Gospel admonitions to love Christ before family and epistolary advice to Christians with pagan spouses suggest the practical difficulty early followers may have had with this, and few moderns appreciate the political significance of young women vowing lifelong virginity when the imperial order expected them to produce the next generation of soldiers and leaders. Washed in the Blood of the Lamb and sealed with the Spirit, the new Christian was often cut off from biological family, and spiritual kin to persons who may not, in fact, be blood relations. Before the West took its fateful turn toward the self, the essential religious question was not “Who am I?” but “Whose am I?”
So it is in There Will be Blood, which is full of ambiguous blood ties within pale modern substitutes for real communion: Daniel’s oil company and the emotive therapeutic religiosity of Eli’s church.
Daniel (the Hebrew name means “judged by God.”) presents HW as his son and business partner—and in several scenes displays real fatherly affection for him—only to reject him as a “bastard in a basket” when HW’s plans to drill for oil in Mexico make him, in Daniel’s eyes, a competitor.
In an early scene, Daniel tells prospective lessors how he encourages his employees to bring their families along, yet all we see are grown workmen emerging from tents on their way to the derrick.
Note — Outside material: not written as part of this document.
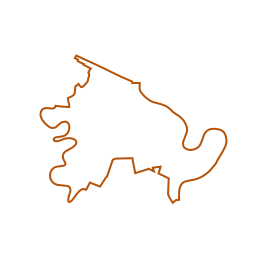 outline of Kien An, Hải Phòng, Vietnam, rotated 71°
{"feature_id": "81297802B17638458778811", "entity_name": "Kien An", "entity_type": "district", "adm_level": 2, "iso_a3": "VNM", "parent_name": "Vietnam", "parent_adm1": "Hải Phòng", "projection": "robinson", "projection_center": [106.638, 20.806], "detail": "fine", "context": "isolated", "style": "outline", "palette": "amber", "viewbox_px": 256, "rotation_deg": 71, "n_neighbors": 0, "source": "geoboundaries", "source_scale": "gbopen_adm2", "svg_char_len": 3823}
<svg xmlns="http://www.w3.org/2000/svg" viewBox="0 0 256 256"><g transform="rotate(71 128 128)"><path d="M89.4,102.2L88.5,104.5L86.9,109.3L85.4,109.0L78.0,117.1L64.0,131.2L57.6,137.7L57.0,138.3L42.7,153.3L44.6,155.5L47.2,153.0L48.2,153.7L49.8,152.5L53.1,149.0L53.7,149.5L59.7,143.8L60.7,145.3L62.0,146.9L62.9,147.5L63.8,147.0L64.4,147.1L66.2,148.0L69.0,149.9L70.3,150.6L71.2,151.5L72.3,153.3L73.4,155.5L73.5,155.7L74.1,157.0L74.4,158.1L74.0,158.9L72.1,159.9L70.2,160.4L71.0,162.3L71.1,163.7L71.9,164.4L72.3,164.6L73.7,165.2L75.0,165.8L76.5,166.5L77.9,167.2L78.4,167.7L78.7,168.2L78.9,168.5L79.4,169.5L79.7,170.5L79.9,172.0L80.0,173.5L80.1,174.7L80.4,175.2L82.1,175.5L84.5,175.8L86.6,176.0L89.1,176.8L87.2,181.2L86.3,183.4L83.4,189.3L84.6,190.1L84.9,190.7L85.1,191.4L85.1,192.1L85.0,193.2L82.8,198.0L82.3,200.1L82.3,200.9L82.3,201.8L82.4,202.5L82.8,203.4L84.2,205.0L85.1,205.5L85.9,206.0L87.0,206.4L88.3,206.7L89.6,206.7L91.1,206.6L92.8,206.3L96.9,204.8L99.9,203.1L100.9,202.4L101.9,201.6L102.7,200.6L103.3,199.9L103.5,199.1L103.7,198.3L103.8,197.0L103.7,196.0L103.5,195.4L102.1,192.0L101.3,189.9L101.1,188.8L101.2,187.1L101.4,185.9L101.9,184.6L102.6,183.8L103.4,183.3L104.8,182.8L106.3,182.8L107.6,183.0L109.4,183.7L111.2,184.9L112.4,186.0L113.4,187.2L114.0,188.5L114.5,190.1L114.6,191.4L114.5,193.1L113.4,199.0L113.4,200.0L113.6,200.9L114.0,201.5L114.6,202.0L115.6,202.0L116.3,201.7L117.1,200.3L117.6,198.7L117.7,196.8L117.5,192.1L117.7,190.0L118.1,187.9L118.9,186.0L119.8,184.2L120.9,182.9L122.0,181.9L123.0,181.5L124.1,181.4L125.3,181.8L126.2,182.5L127.3,184.0L128.3,186.6L129.8,194.8L130.5,196.4L131.8,197.8L133.5,198.8L135.3,199.3L138.8,198.9L141.1,198.7L142.0,199.1L142.5,199.8L142.7,200.9L142.6,202.1L141.7,206.2L141.3,208.7L141.4,210.4L142.0,212.3L143.3,214.4L145.2,216.1L147.3,217.1L149.5,217.7L151.4,217.8L154.5,217.0L156.8,215.6L158.8,213.2L162.7,205.0L163.3,203.9L164.0,203.0L164.4,202.8L164.8,202.6L165.7,202.4L166.4,202.4L168.7,202.9L174.2,206.8L176.7,208.0L178.0,208.2L178.6,208.0L178.9,207.3L178.8,206.1L178.0,204.1L173.9,198.2L171.7,194.4L171.2,192.5L171.0,191.0L171.3,189.7L172.8,187.7L167.2,181.8L174.3,173.5L168.4,166.0L167.6,165.1L167.4,164.4L167.3,163.9L167.0,163.6L165.7,162.6L154.2,153.6L153.4,152.9L153.0,151.9L152.9,151.1L152.9,150.4L152.9,149.7L153.9,146.6L157.2,136.1L158.1,133.6L160.5,134.2L161.4,134.2L169.0,135.3L173.0,135.9L173.4,123.0L173.1,122.1L173.2,121.8L177.5,117.6L173.6,117.5L175.2,109.8L180.9,113.9L186.2,108.6L188.9,105.9L196.3,108.8L203.4,111.6L204.1,111.7L207.6,111.4L213.3,110.0L211.8,106.2L212.5,103.0L209.0,102.0L206.0,100.8L203.8,99.8L201.7,98.7L200.2,97.5L198.7,95.9L197.9,94.6L197.4,93.2L197.2,92.0L197.3,90.2L197.7,86.6L198.3,82.5L198.5,81.0L198.6,79.5L198.5,79.4L198.4,76.7L198.1,74.2L197.8,72.6L197.3,70.8L196.8,69.0L195.9,66.6L194.6,63.7L193.3,61.7L190.9,57.6L189.9,56.3L188.5,54.7L187.3,53.6L186.3,52.4L185.7,51.6L183.3,48.8L181.9,47.1L180.1,45.1L178.7,43.6L177.4,42.4L176.3,41.4L175.9,41.1L175.2,40.6L172.7,39.2L170.3,38.6L168.0,38.3L166.2,38.2L164.9,38.3L163.5,38.7L162.7,39.0L161.5,39.7L160.4,40.7L159.5,41.7L158.7,43.0L157.9,44.5L157.2,45.9L156.4,47.9L156.0,49.8L155.9,51.2L156.0,52.6L156.4,54.3L157.1,55.7L158.0,57.0L159.4,58.5L164.3,62.4L167.5,65.3L168.4,66.7L169.1,68.1L169.4,69.2L169.6,70.5L169.7,72.1L169.6,73.4L169.4,74.9L169.0,76.3L168.4,77.7L167.3,79.1L165.9,80.4L164.4,81.3L162.9,81.5L161.4,81.2L159.9,80.8L158.0,79.5L154.4,76.5L151.5,74.1L150.2,73.3L148.4,72.5L146.6,72.2L145.2,72.1L144.8,72.1L143.5,72.1L141.7,72.4L139.2,72.9L137.0,73.8L135.5,74.6L133.2,75.9L131.3,77.5L127.4,80.3L124.4,81.7L122.3,83.0L120.9,83.9L118.8,85.9L117.6,87.3L115.9,89.5L112.1,95.2L111.0,96.6L108.5,98.9L106.5,100.2L104.4,101.5L102.5,102.5L100.3,103.4L98.7,104.0L98.2,104.1L97.3,104.3L95.9,104.4L94.1,104.1L89.4,102.2Z" fill="none" stroke="#b45309" stroke-width="2"/></g></svg>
Daniel buries the man (a corporal act of mercy) killed putting in that derrick, but there’s reason to suspect sense his interest in perfunctory and superficial, as much a show as his hijacked “blessing” for the well.
Henry, presenting himself as Daniel’s half brother, briefly becomes a confidante—only to Henry does Daniel confess his misanthropy—but suffers unforeseen consequences, his final words including the plea, ”Daniel, I’m your friend.” (Note also how HW’s attempt to burn Henry in his bed exposes the fault lines created by this new claimant to blood kinship.)
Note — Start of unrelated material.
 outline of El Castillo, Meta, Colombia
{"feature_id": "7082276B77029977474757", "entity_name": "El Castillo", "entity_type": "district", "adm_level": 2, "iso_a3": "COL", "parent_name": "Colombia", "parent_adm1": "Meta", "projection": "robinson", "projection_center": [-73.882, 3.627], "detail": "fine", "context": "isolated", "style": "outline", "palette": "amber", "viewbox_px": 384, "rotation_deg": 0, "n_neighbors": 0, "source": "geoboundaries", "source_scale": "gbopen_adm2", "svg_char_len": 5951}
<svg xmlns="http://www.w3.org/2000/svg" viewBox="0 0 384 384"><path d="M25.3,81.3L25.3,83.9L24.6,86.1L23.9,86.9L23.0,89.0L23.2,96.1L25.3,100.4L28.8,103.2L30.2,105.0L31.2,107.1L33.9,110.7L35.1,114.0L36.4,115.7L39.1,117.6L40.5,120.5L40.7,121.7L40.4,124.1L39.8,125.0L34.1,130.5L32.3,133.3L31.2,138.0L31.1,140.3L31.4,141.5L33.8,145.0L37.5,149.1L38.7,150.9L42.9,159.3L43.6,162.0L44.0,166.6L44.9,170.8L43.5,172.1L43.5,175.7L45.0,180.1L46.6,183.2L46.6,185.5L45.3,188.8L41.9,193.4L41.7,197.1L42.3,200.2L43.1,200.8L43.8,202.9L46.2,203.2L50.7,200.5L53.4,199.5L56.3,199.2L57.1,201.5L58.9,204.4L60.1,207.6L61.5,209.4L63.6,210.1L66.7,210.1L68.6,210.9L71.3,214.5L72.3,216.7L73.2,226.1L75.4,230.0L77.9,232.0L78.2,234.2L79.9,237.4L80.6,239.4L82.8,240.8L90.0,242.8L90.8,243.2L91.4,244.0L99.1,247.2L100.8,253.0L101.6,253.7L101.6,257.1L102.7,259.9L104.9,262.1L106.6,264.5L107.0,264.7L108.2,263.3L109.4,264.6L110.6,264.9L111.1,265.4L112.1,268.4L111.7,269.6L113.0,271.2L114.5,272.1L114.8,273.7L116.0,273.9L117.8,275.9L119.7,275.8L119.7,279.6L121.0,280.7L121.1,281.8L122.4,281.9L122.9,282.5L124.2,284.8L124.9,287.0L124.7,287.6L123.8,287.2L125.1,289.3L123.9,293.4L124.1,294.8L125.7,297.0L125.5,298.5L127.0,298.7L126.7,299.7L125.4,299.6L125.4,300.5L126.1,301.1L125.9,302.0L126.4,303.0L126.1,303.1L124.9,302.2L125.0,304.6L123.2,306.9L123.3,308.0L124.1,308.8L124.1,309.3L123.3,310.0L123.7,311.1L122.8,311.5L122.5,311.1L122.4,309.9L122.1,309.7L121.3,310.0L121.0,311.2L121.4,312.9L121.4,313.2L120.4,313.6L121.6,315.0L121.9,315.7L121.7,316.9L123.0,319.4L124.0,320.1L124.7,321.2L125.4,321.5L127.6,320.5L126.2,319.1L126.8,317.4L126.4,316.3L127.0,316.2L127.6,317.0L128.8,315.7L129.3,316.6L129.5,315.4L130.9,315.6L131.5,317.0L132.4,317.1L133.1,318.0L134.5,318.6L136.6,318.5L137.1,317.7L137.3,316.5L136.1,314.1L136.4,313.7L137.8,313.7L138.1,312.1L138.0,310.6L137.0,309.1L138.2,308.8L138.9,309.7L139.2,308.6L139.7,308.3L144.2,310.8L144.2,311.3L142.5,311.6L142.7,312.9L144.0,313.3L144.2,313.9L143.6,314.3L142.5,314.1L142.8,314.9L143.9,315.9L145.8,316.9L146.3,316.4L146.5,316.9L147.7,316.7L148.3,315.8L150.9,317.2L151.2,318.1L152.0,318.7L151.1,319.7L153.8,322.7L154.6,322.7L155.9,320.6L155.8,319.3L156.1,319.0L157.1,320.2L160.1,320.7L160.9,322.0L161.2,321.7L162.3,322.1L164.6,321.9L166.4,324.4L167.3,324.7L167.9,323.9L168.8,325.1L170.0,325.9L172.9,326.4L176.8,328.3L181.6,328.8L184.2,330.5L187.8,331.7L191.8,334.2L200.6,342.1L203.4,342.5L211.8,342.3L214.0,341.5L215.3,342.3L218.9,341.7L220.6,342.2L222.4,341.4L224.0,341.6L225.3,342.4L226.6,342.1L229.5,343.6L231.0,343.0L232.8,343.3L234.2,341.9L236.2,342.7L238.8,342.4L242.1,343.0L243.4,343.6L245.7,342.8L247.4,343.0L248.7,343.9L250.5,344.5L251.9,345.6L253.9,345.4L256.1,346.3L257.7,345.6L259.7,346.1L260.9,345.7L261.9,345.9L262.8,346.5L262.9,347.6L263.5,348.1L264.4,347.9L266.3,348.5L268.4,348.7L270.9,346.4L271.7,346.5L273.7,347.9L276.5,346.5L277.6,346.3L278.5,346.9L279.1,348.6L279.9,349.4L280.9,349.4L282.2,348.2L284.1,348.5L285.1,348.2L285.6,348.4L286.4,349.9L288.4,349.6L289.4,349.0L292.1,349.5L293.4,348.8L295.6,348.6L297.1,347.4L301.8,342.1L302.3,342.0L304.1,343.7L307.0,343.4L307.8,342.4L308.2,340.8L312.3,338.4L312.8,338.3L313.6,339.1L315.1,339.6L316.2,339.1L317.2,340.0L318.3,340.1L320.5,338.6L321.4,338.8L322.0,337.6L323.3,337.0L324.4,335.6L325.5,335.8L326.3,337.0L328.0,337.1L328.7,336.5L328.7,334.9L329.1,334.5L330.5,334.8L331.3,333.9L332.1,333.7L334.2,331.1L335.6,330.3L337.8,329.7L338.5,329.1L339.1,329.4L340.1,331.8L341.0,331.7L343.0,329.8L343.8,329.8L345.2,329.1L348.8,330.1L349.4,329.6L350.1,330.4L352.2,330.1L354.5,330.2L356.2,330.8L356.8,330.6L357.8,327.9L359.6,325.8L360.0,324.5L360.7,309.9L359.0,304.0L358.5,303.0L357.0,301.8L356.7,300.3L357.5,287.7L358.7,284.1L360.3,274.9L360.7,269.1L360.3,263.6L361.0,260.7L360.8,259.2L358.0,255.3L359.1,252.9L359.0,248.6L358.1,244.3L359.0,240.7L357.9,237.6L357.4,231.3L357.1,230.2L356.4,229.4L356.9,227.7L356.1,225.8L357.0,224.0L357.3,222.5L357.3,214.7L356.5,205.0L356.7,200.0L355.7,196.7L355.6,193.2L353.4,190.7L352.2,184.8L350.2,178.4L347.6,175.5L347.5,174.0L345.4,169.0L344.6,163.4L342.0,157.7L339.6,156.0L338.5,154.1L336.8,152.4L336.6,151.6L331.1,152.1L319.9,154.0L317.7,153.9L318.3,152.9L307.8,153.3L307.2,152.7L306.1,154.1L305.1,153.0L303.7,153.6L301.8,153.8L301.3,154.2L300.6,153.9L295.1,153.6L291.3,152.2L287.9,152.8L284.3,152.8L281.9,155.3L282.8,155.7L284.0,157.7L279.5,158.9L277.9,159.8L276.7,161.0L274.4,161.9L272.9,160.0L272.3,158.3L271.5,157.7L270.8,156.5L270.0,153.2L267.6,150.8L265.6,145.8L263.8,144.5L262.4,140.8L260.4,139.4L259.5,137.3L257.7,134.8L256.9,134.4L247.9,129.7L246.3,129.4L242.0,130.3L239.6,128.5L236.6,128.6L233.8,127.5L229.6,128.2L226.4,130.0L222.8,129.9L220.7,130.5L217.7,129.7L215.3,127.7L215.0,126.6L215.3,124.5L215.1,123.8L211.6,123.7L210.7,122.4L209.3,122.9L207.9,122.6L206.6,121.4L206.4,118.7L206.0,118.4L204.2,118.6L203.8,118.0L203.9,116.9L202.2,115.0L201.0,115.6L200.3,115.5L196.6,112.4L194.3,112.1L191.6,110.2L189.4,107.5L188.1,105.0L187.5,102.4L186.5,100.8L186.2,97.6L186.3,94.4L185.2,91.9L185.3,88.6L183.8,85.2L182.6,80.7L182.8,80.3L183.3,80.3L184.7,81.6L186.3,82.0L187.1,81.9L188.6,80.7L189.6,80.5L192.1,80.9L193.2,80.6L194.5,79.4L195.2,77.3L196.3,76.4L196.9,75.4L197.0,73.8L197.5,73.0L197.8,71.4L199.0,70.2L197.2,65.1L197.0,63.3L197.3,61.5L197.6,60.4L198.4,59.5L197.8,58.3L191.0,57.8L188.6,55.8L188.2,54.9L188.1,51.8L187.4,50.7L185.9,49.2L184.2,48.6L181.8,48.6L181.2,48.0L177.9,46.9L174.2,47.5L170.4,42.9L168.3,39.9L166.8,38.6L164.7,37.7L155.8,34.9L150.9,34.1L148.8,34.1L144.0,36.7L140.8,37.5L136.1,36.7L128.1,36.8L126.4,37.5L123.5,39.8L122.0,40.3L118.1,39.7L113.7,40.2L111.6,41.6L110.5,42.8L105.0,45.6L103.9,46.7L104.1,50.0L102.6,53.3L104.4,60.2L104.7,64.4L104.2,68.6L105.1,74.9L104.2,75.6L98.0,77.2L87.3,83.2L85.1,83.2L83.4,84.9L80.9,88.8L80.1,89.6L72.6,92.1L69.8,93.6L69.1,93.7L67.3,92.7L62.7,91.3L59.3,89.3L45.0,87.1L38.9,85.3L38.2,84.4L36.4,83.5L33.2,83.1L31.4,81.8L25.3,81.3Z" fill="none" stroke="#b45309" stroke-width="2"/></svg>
The Sunday family is similarly fraught with blood-tie confusion. In what seems a late casting decision, Paul Dano appears both as the birthright-selling brother Paul and the oily showman/preacher Eli (the name means “my God”). In time, Eli usurps his father’s role as patriarch—physically attacking him after his beating at Daniel’s hands—and becomes Daniel’s “brother by marriage.”
While Eli’s Church of the Third Revelation (which revelation would that be?) features a cross, we hear not one word of Scripture spoken there and Jesus’ name only in the context of Daniel’s humiliating baptism. Eli pastors a congregation largely older than he, “healing” their ailments with showy exorcisms rather than observing the Letter of James’ admonition to anoint the sick with holy oil.
Yet Daniel himself brutally “baptizes” Eli in oil when the preacher comes calling for cash, beating Eli as he screams “aren’t you a healer and a vessel of the Holy Spirit?” In the rivals' final encounter Daniel, declaring "I am the third revelation," repays his humiliation in full, despite Eli’s plea: “I need a friend.” As the only significant blood in the film pools on the bowling alley floor, Daniel cries out “I’m finished,” in crude parody of Jesus’ “tetelestai” in John’s passion account.
I could go on, but I hope I’ve made my point. Daniel’s company and Eli’s church are mere simulacra of communion, and the resulting ambiguity of blood ties leads not to reconciliation but estrangement and violence. And so we find ourselves, in a largely post-Christian age and economy where one’s “religion” is often chosen for best therapeutic fit, a highly privatized, individual choice rather than communion in a body of strangers one learns to call brother and sister. In the end, like Eli’s skull, our hopes to find blood ties in such atomized society are likely to be crushed.